Très longtemps, la pédophilie n’est pas nommée, pas plus qu’elle n’est vue, d’abord, comme une agression sexuelle. Jusqu’aux années 1960, ce phénomène est avant tout lu selon une perspective morale, comme le montrent les archives judiciaires et celles de la presse. On parle d’atteinte aux mœurs, signe que la perturbation de l’ordre social paraît plus grave que le tort causé à l’enfant. Evoquer plus ou moins ouvertement ces affaires, c’est souvent condamner les victimes, notamment les jeunes filles, à vivre dans l’opprobre. Ce n’est qu’en 1994 que le code pénal évoque explicitement une agression sexuelle et adapte le régime des sanctions.

La mutation des sensibilités, comme dans de nombreux autres domaines, prend du temps. Au XVIIIe siècle, alors que le rapport à l’enfant évolue, la question du viol des mineurs émerge comme un problème, sans que des mesures soient véritablement mises en place. A partir de 1832, le code pénal sanctionne les relations entre adultes et enfants, même sans violence, partant du principe qu’un mineur ne dispose pas du discernement nécessaire pour consentir à un acte sexuel. Deux décennies plus tard, ces agressions sont plus fréquemment dénoncées, à en juger par l’augmentation significative de leur proportion dans les statistiques du ministère de la Justice.
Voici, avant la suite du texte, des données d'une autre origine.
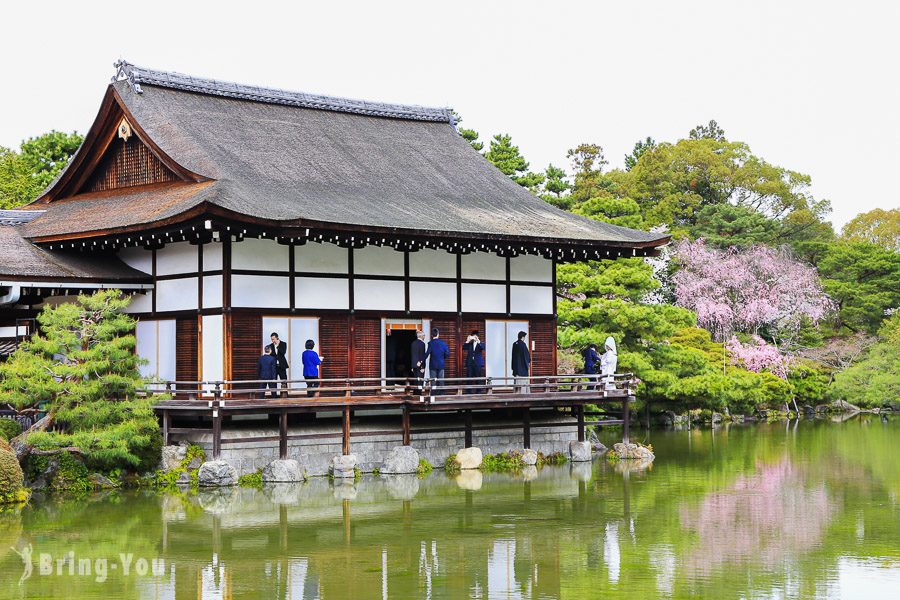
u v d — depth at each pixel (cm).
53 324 2944
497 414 3669
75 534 2375
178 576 2012
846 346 7012
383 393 3422
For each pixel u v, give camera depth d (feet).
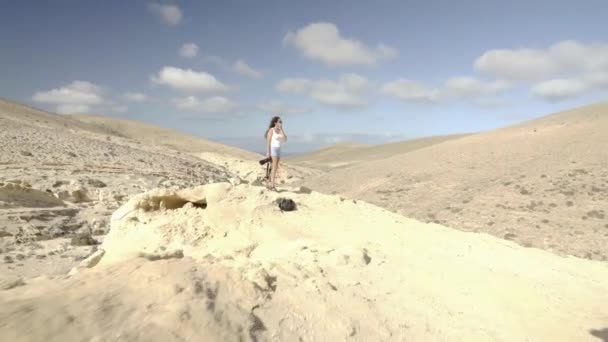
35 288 12.50
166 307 12.21
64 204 74.38
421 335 16.84
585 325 19.84
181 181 111.24
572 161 125.59
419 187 139.44
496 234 86.12
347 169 216.54
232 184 29.19
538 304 21.22
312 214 28.53
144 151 178.81
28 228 59.06
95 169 99.09
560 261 29.99
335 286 18.70
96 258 24.02
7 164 85.71
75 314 10.74
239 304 14.46
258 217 26.30
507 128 210.59
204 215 25.96
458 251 27.17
Le droit évolue lentement : à partir de 1863, il considère que l’atteinte sexuelle est aggravée dès lors qu’elle est commise par une personne qui a autorité sur le mineur : parent, religieux ou éducateur.

A la fin du XIXe siècle, moment où la protection de l’enfance se structure, la violence sur les mineurs commence à être dénoncée, sans que le caractère spécifique de l’agression sexuelle soit détaché des mauvais traitements. Dans leurs descriptions issues des examens des victimes de viol, les médecins légistes ne s’attardent d’ailleurs que sur les séquelles physiologiques. Pour eux, la souffrance psychologique n’existe pas. A la même période, l’essor de la presse permet de faire connaître certaines affaires. Ce sont surtout les journaux à scandale qui s’emparent de ces sujets, à l’instar du quotidien toulousain La Dépêche qui en 1910 relate des faits divers liés à des « attentats à la pudeur ».

La pédophilie n’existe donc que dans les non-dits et les silences. Dans les années 1970, la revendication de l’amour libre et la remise en question de l’ordre moral amènent certaines personnalités à se réclamer de cette « pratique ». D’un usage condamné, ils en font un acte de libération des corps et des désirs. Mais la parenthèse est vite refermée. A partir de la fin des années 1980, la pédophilie, phénomène médiatisé et unanimement dénoncé, apparaît même comme le crime suprême. Trente ans plus tard, le travail de la Ciase doit être une incitation pour les acteurs de la protection de l’enfance à mener leur mission avec détermination.